For the many remotely situated communities in the world, outside the reach of the electricity distribution infrastructure, diesel generators are often the primary source of power. But with the rapidly escalating costs of fossil fuels and growing concerns over CO2 emissions and climate change, these distant communities are starting to shift their thinking towards solutions based on renewably generated power.
One solution that would certainly grab their interest will soon be on its way from Denmark to Canada in a standard 20 foot shipping container. Its contents are hydrogen and fuel cell power units from Dantherm Power, based in Skive in Jutland, and the customer is Powertech Labs Inc., a wholly-owned subsidiary of Canadian utility company BC Hydro. The news is reported in a press release on Dantherm Power's website
BC Hydro is currently running a renewable energy pilot project at Bella Coola, a small, remote community located on the coast of British Columbia, in western Canada. The idea being explored is to use surplus electricity from the hydroelectric power station to produce hydrogen, which can be stored and subsequently used to power fuel cells when the hydroelectric plant is unable to meet demand.
Dantherm Power already provides fuel cell based UPS (uninterruptible power supplies) to IT and telecom network suppliers. These same power supplies will be used to increase the utilisation of the hydroelectric plant in Bella Coola, at the same time reducing the use of local diesel generators.

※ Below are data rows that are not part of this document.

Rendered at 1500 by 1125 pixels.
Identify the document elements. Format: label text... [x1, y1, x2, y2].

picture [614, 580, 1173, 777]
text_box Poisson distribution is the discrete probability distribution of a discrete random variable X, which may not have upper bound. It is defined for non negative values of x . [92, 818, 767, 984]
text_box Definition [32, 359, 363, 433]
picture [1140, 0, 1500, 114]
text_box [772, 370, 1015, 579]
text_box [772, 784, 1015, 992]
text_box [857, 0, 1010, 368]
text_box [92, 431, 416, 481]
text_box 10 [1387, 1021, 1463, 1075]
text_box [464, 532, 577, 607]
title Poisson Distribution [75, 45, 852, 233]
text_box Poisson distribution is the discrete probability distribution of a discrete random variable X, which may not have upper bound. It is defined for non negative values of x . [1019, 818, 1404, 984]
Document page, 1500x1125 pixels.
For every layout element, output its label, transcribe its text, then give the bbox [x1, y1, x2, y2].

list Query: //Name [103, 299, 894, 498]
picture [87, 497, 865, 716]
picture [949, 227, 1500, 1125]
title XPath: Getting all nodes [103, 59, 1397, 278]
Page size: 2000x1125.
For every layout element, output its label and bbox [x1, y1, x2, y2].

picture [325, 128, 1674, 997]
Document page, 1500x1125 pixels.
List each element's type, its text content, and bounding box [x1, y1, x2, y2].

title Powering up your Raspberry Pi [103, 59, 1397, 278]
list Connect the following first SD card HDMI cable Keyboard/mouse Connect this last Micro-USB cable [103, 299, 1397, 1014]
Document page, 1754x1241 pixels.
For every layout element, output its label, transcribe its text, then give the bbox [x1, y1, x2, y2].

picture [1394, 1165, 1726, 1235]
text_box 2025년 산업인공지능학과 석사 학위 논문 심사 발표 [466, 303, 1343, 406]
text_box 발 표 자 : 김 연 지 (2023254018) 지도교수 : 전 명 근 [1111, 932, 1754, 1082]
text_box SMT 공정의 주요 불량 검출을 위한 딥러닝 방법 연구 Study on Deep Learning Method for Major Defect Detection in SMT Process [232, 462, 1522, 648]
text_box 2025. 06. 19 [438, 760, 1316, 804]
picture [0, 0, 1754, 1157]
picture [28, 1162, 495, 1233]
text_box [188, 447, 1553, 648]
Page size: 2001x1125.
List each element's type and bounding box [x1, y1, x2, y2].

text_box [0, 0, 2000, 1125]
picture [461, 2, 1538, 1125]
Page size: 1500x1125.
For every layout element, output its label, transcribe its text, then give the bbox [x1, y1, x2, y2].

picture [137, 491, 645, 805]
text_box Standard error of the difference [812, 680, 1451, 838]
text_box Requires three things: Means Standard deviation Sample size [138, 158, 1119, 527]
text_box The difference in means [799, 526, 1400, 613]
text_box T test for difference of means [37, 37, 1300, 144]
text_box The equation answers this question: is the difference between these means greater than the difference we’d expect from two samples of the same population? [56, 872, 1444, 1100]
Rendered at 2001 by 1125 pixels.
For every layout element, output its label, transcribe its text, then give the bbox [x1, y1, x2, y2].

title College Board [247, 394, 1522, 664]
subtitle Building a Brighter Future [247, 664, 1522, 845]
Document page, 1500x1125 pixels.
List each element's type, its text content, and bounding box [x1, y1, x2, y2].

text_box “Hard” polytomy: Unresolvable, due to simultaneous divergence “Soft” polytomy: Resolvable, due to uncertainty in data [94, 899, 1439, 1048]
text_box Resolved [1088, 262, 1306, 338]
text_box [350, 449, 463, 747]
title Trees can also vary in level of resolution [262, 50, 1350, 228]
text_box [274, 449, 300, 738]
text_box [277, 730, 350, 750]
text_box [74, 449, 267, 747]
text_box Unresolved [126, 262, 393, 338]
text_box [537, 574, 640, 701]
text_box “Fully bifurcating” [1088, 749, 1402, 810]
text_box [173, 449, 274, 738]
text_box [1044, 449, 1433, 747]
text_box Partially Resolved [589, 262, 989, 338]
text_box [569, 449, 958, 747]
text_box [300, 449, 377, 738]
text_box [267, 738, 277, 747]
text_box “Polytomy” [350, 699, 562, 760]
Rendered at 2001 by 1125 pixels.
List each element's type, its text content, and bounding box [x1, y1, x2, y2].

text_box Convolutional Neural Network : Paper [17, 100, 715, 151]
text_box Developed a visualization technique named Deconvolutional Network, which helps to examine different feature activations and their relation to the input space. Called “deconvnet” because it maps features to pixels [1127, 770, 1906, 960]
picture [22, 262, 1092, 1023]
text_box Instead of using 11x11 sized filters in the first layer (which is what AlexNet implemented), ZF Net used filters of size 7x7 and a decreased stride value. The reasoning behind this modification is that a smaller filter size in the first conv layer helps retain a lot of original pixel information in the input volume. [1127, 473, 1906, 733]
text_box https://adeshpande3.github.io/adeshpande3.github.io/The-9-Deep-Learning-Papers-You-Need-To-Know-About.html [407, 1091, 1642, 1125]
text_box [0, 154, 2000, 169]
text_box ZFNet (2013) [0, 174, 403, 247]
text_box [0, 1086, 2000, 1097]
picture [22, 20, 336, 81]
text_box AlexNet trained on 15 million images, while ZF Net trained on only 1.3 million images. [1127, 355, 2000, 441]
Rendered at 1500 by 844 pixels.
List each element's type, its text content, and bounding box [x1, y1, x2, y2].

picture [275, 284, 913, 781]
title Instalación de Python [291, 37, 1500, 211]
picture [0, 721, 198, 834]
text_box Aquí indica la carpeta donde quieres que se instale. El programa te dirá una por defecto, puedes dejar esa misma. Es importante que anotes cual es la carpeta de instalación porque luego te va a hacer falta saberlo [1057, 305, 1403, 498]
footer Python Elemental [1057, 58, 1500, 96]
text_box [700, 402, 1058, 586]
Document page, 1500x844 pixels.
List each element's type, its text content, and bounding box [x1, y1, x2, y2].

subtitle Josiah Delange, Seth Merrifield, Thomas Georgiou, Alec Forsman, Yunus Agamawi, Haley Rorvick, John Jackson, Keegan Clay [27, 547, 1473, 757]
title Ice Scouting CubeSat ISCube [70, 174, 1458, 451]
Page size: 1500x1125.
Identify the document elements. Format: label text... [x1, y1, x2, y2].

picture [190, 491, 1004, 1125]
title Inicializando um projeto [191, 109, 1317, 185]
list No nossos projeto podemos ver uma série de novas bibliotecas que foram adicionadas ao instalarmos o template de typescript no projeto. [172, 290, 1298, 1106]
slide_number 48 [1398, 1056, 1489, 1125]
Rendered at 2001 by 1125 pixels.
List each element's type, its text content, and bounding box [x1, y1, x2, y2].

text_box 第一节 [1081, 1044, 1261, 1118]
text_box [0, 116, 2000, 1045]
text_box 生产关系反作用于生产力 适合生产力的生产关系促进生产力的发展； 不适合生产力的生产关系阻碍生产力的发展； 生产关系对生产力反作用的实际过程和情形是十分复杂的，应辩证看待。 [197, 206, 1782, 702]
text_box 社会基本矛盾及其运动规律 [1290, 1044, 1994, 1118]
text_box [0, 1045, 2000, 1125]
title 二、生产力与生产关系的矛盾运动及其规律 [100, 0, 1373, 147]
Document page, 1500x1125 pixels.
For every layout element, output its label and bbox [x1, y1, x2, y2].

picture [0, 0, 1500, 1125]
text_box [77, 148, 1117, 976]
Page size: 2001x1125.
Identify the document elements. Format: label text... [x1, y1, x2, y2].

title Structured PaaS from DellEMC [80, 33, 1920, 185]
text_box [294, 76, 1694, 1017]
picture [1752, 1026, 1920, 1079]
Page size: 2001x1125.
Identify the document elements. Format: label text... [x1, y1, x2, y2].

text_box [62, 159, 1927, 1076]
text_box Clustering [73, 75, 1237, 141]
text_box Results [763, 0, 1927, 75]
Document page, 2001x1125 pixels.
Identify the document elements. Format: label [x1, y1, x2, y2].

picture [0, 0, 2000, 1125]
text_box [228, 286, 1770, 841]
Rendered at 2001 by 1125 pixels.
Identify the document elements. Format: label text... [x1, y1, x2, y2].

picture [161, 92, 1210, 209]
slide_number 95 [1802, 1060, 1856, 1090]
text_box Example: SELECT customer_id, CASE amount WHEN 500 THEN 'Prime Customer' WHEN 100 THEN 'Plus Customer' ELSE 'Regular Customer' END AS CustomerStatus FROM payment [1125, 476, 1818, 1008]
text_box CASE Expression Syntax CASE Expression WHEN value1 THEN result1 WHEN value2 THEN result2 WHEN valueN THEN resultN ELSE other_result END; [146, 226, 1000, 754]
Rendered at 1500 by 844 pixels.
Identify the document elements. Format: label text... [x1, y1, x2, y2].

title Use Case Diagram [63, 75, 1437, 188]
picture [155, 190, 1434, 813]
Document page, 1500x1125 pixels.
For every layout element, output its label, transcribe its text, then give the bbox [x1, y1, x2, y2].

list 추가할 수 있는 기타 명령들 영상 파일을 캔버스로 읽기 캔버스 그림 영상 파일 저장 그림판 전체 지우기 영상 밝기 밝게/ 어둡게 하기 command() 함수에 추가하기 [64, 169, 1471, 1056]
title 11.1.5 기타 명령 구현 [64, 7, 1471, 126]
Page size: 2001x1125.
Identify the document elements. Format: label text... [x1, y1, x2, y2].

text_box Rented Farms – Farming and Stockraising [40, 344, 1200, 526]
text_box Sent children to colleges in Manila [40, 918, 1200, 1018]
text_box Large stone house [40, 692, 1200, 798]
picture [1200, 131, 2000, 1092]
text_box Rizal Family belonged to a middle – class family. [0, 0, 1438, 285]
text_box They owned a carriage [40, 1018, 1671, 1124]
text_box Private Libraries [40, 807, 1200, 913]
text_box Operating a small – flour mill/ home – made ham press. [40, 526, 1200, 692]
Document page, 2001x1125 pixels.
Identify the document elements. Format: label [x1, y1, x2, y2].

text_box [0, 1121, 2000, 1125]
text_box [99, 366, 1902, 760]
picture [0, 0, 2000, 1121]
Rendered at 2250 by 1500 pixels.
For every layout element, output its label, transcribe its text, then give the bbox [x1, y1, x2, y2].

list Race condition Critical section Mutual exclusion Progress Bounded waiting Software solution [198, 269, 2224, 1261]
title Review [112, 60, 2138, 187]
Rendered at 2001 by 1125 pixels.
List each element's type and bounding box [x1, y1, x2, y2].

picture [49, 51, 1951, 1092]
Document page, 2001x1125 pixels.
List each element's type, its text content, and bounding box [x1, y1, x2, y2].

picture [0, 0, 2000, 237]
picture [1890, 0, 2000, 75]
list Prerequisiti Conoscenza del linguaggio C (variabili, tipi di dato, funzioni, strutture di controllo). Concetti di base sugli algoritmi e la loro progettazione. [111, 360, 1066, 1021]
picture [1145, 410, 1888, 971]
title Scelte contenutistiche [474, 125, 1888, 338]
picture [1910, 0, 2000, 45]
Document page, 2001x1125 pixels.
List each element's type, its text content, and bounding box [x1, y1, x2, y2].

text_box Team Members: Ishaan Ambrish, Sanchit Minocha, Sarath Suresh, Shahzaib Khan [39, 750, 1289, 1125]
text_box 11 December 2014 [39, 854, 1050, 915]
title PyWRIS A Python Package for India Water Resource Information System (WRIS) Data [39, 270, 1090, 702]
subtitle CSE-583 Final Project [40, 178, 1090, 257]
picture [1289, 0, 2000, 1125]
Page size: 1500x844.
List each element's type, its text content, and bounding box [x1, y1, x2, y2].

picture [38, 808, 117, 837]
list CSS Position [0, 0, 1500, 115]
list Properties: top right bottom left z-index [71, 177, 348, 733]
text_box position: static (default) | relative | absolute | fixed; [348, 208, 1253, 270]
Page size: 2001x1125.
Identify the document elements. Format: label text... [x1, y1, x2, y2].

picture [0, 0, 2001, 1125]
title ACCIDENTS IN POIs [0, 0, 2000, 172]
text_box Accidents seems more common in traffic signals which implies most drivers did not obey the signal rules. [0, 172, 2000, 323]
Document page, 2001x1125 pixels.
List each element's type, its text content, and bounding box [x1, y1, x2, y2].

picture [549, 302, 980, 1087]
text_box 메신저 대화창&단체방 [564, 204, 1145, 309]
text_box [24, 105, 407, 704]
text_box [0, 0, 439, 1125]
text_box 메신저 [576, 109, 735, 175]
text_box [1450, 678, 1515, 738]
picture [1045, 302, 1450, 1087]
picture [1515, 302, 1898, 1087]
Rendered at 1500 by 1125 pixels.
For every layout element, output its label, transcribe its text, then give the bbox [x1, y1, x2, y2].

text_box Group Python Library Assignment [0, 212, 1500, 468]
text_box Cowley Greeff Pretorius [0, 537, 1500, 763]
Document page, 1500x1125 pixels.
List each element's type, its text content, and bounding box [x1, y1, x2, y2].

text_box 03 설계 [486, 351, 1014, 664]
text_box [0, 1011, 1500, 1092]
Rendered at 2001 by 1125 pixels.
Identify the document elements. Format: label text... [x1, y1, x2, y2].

Hydrogen and fuel cell technology represents an environmentally sound, CO2-neutral solution to help enable renewable power usage in remote communities.
MD of Dantherm Power Per Albæk says in the press release: “We are extremely pleased with this order because it could lead to a potentially huge market opening up". He also notes that BC Hydro is examining using fuel cell-based generation in other applications where standby diesel generators would be replaced.